Former MSc student wins Curry Prize

Thomas Farrell who completed the Palaeobiology MSc last year has been awarded the Geologists’ Association Curry Prize for his thesis: “New ecdysozoan worms from the Sirius Passet Lagerstätte and their implications for the evolutionary history of Ecdysozoa.” The project was supervised by Jakob Vinther.

The Geologists’ Association Curry Prize is awarded each year for the best Masters’ thesis on any earth sciences topic, from geophysics to environmental geochemistry, palaeobiology to planetary geology. The lucky recipient is given a certificate and a cheque for £1000.

Further details of the Award are here, and previous winners here.

It’s an interesting point that Students from the Bristol MSc in Palaeobiology have won the award now six times since 2009, when the award started.
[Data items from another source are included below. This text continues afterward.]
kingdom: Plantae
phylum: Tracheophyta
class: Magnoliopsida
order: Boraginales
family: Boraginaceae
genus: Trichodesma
Grace Kinney-Broderick publishes paper on tuatara-like sphenodontian from the Early Jurassic

The tuatara, Sphenodon punctatus, has often been called a ‘living fossil’ because it is the sole species of its lineage, having been separate from the squamates (lizards and snakes) since the Triassic. Indeed, diverse Mesozoic sphenodontians show the group was once much more diverse and successful than it now is.

Now, MSc student Grace Kinney-Broderick is a co-author on a paper in Scientific Reports about about a new sphenodontian from the Early Jurassic of Arizona, USA, called Navajosphenodon sani. The new fossil is represented by a nearly complete articulated skeleton and dozens of upper and lower jaws, spanning a range of developmental stages. Phylogenetically it sits right beside the modern Sphenodon, close to the Early Jurassic Cynosphenodon from Mexico, indicating a lineage that has remained anatomically almost unchanged for nearly 200 million years.

The work was conducted at Harvard University with Dr. Stephanie Pierce and Dr. Tiago Simões. Grace was completing her undergraduate BSc at Boston College during this time by working in collaboration with the Museum of Comparative Zoology. Grace comments, “I am a co-author on my first publication! I am beyond excited and so thankful to Dr. Pierce and Dr. Simões for the opportunity.”

[Right] Grace and the title page of her paper.